Given Abbott's positive net income, the primary valuation metric selected is the Price-to-Earnings (PE) ratio. The stock currently trades at a trailing PE of 33.55x, which is significantly higher than its forward PE of 14.12x, indicating the market expects a substantial rebound in earnings over the next twelve months, likely anticipating a recovery from recent headwinds. Compared to sector averages, Abbott's trailing PE of 33.55x and Price-to-Sales ratio of 4.94x are elevated, suggesting a premium valuation that the market has historically awarded for its diversified healthcare portfolio, consistent profitability, and dividend aristocrat status, though this premium has compressed dramatically during the recent sell-off. Historically, the current trailing PE of 33.55x is above the stock's own multi-year range, which has typically fluctuated between the high-teens and low-30s, indicating that even after a steep price decline, the valuation is not at bargain-basement levels and may still be pricing in optimistic expectations for a swift fundamental recovery.
PE
33.6x
Latest Quarter
vs. Historical
High-End
5-Year PE Range 5x~46x
vs. Industry Avg
N/A
Industry PE ~N/A*
EV/EBITDA
19.5x
Enterprise Value Multiple
Investment Risk Disclosure
Financial & Operational Risks: The primary financial risk is margin compression, as evidenced by the Q4 operating margin decline from 20.59% to 19.64% year-over-year. While revenue grew a modest 4.4% YoY, this margin pressure could accelerate if cost inflation persists or if the higher-growth Medical Devices segment faces pricing headwinds. The company's valuation also presents a risk; a trailing PE of 33.55x demands sustained growth, and any further guidance cuts could trigger significant multiple compression. The 63% dividend payout ratio, while supported by strong cash flow, leaves less flexibility if earnings decline unexpectedly.

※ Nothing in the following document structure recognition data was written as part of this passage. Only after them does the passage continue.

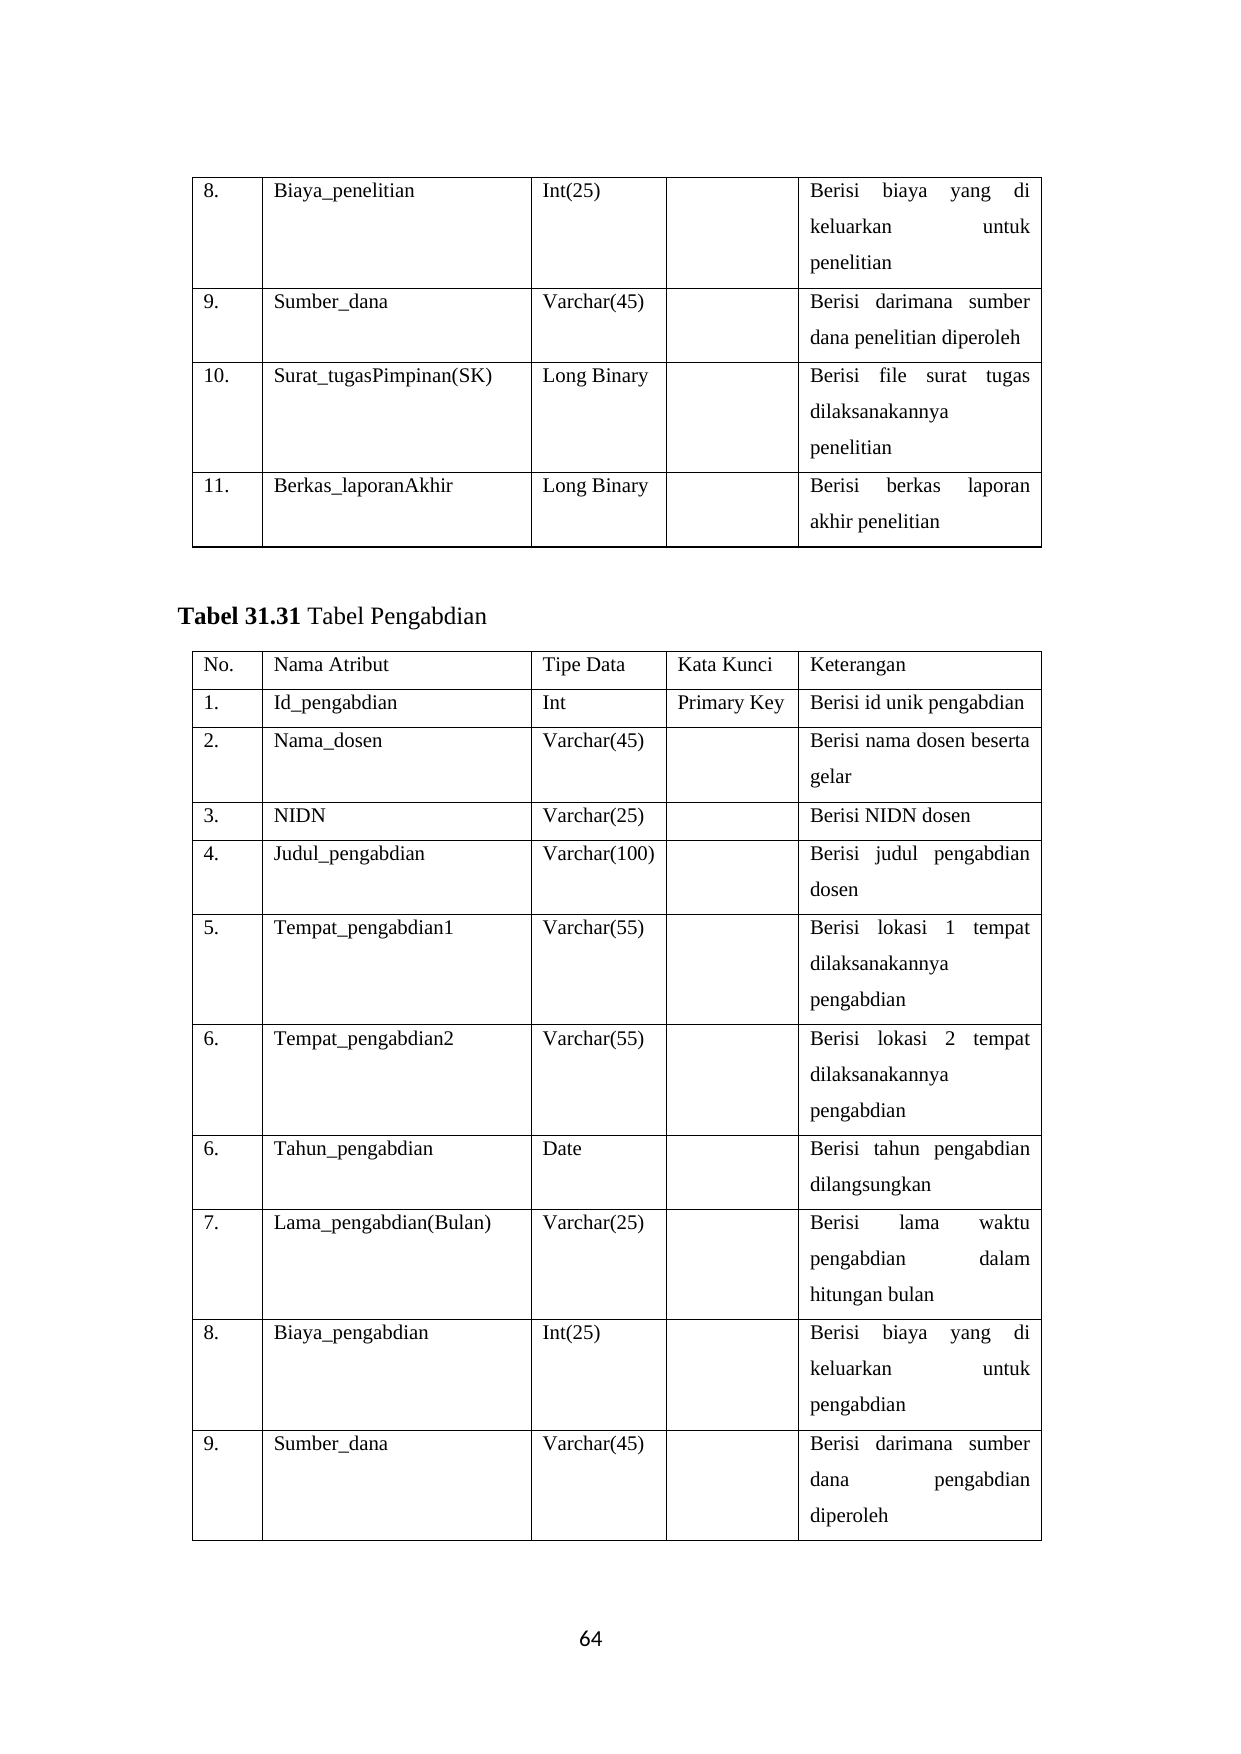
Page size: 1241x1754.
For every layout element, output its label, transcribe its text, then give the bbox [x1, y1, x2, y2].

table_cell [667, 1431, 798, 1540]
table_cell Varchar(45) [532, 289, 666, 362]
table_cell Lama_pengabdian(Bulan) [263, 1210, 531, 1319]
table_cell 8. [193, 1320, 262, 1429]
table_cell Berisi biaya yang di keluarkan untuk penelitian [799, 178, 1041, 287]
table_cell Surat_tugasPimpinan(SK) [263, 363, 531, 472]
table_cell NIDN [263, 803, 531, 840]
table_cell Berkas_laporanAkhir [263, 473, 531, 546]
table_cell 6. [193, 1025, 262, 1135]
table_cell Int [532, 690, 666, 727]
table_cell Varchar(55) [532, 915, 666, 1024]
table_cell Berisi berkas laporan akhir penelitian [799, 473, 1041, 546]
table_cell Biaya_pengabdian [263, 1320, 531, 1429]
table_header Keterangan [799, 652, 1041, 689]
table_header Nama Atribut [263, 652, 531, 689]
table_cell 9. [193, 1431, 262, 1540]
table_cell Primary Key [667, 690, 798, 727]
table_cell Berisi lama waktu pengabdian dalam hitungan bulan [799, 1210, 1041, 1319]
table_cell Sumber_dana [263, 1431, 531, 1540]
table_cell Int(25) [532, 1320, 666, 1429]
table_cell Varchar(25) [532, 803, 666, 840]
table_header No. [193, 652, 262, 689]
table_cell Tempat_pengabdian1 [263, 915, 531, 1024]
table_cell Varchar(100) [532, 841, 666, 914]
table_cell [667, 915, 798, 1024]
table_cell 6. [193, 1136, 262, 1209]
table_cell [667, 728, 798, 802]
table_cell Berisi tahun pengabdian dilangsungkan [799, 1136, 1041, 1209]
table_cell Nama_dosen [263, 728, 531, 802]
table_cell 10. [193, 363, 262, 472]
table_cell 1. [193, 690, 262, 727]
table_cell [667, 178, 798, 287]
table_cell [667, 473, 798, 546]
table_cell Berisi darimana sumber dana penelitian diperoleh [799, 289, 1041, 362]
table_cell Long Binary [532, 363, 666, 472]
table_cell [667, 1320, 798, 1429]
table_cell Date [532, 1136, 666, 1209]
table_cell Berisi NIDN dosen [799, 803, 1041, 840]
table_cell Sumber_dana [263, 289, 531, 362]
table_cell 9. [193, 289, 262, 362]
table_cell Tahun_pengabdian [263, 1136, 531, 1209]
table_cell [667, 289, 798, 362]
table_cell [667, 1136, 798, 1209]
table_cell 7. [193, 1210, 262, 1319]
table_cell Id_pengabdian [263, 690, 531, 727]
table_header Tipe Data [532, 652, 666, 689]
table_cell Berisi biaya yang di keluarkan untuk pengabdian [799, 1320, 1041, 1429]
table_cell Berisi nama dosen beserta gelar [799, 728, 1041, 802]
table_cell Berisi darimana sumber dana pengabdian diperoleh [799, 1431, 1041, 1540]
table_cell Biaya_penelitian [263, 178, 531, 287]
table_cell 11. [193, 473, 262, 546]
table_cell Varchar(45) [532, 1431, 666, 1540]
table_cell Berisi id unik pengabdian [799, 690, 1041, 727]
table_cell [667, 363, 798, 472]
table_cell [667, 1025, 798, 1135]
table_cell Judul_pengabdian [263, 841, 531, 914]
table_cell 8. [193, 178, 262, 287]
table_header Kata Kunci [667, 652, 798, 689]
table_cell [667, 803, 798, 840]
table_cell 5. [193, 915, 262, 1024]
table_cell Long Binary [532, 473, 666, 546]
table_cell Berisi lokasi 1 tempat dilaksanakannya pengabdian [799, 915, 1041, 1024]
table_cell 3. [193, 803, 262, 840]
table_cell Int(25) [532, 178, 666, 287]
table_cell Tempat_pengabdian2 [263, 1025, 531, 1135]
table_cell Berisi file surat tugas dilaksanakannya penelitian [799, 363, 1041, 472]
table_cell Varchar(55) [532, 1025, 666, 1135]
table_cell [667, 1210, 798, 1319]
table_cell [667, 841, 798, 914]
table_cell 4. [193, 841, 262, 914]
table_cell Varchar(45) [532, 728, 666, 802]
table_cell Berisi judul pengabdian dosen [799, 841, 1041, 914]
text Tabel 3.31 Tabel Pengabdian [177, 601, 1004, 630]
table_cell 2. [193, 728, 262, 802]
table_cell Varchar(25) [532, 1210, 666, 1319]
table_cell Berisi lokasi 2 tempat dilaksanakannya pengabdian [799, 1025, 1041, 1135]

Market & Competitive Risks: Abbott trades at a premium to sector averages with a PS ratio of 4.94x and a trailing PE of 33.55x, creating valuation compression risk if growth stock multiples contract further. The stock's low beta of 0.647 indicates it has been less volatile than the market, but this also suggests it may not participate fully in a market rally without a company-specific catalyst. Competitive risks are heightened in its key Medical Devices segment, where innovation cycles are rapid and pricing pressure is constant. The recent news of a guidance cut has already demonstrated how sensitive the stock is to perceived near-term headwinds.

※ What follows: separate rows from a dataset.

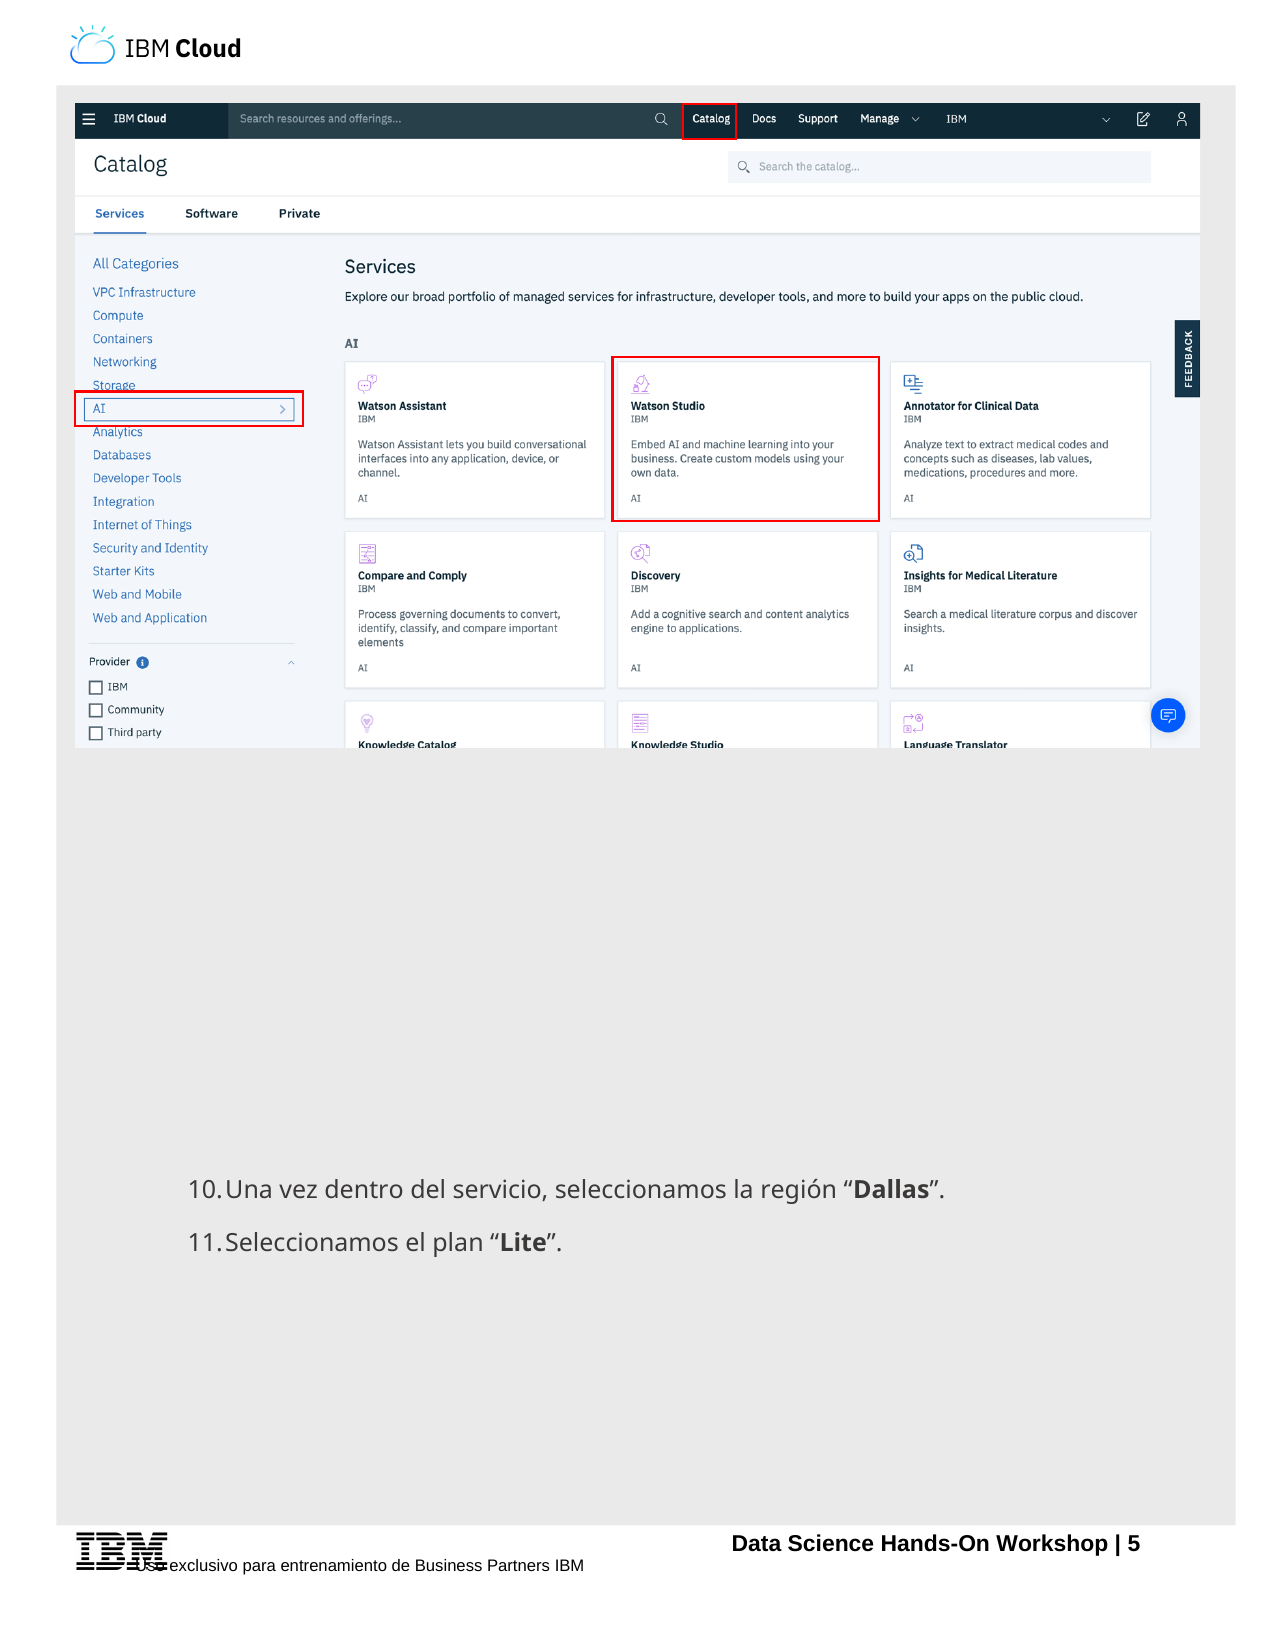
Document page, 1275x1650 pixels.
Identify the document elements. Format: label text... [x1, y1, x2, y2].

list Seleccionamos el plan “Lite”. [187, 1225, 1140, 1259]
picture [75, 1531, 170, 1572]
list Una vez dentro del servicio, seleccionamos la región “Dallas”. [187, 1171, 1140, 1206]
picture [75, 103, 1200, 748]
picture [51, 25, 259, 82]
picture [684, 105, 735, 138]
picture [76, 393, 302, 425]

Worst-Case Scenario: The worst-case scenario involves a breakdown below the key technical support at the 52-week low of $81.97, triggering a capitulation phase. This could be catalyzed by another significant earnings or guidance miss, combined with a broader market downturn. In this adverse scenario, the stock could realistically test levels implied by its maximum drawdown of -40.21%, which would translate to a price near $83.15 from its 52-week high, but given the current price, a more immediate downside target is the $81.97 low itself. From the current price of $85.60, this represents a potential loss of approximately -4.2%, but a prolonged bear case could see the stock fall toward the low end of analyst targets implied by the low EPS estimate of $8.01 and a compressed multiple, potentially resulting in a decline of 15-20%.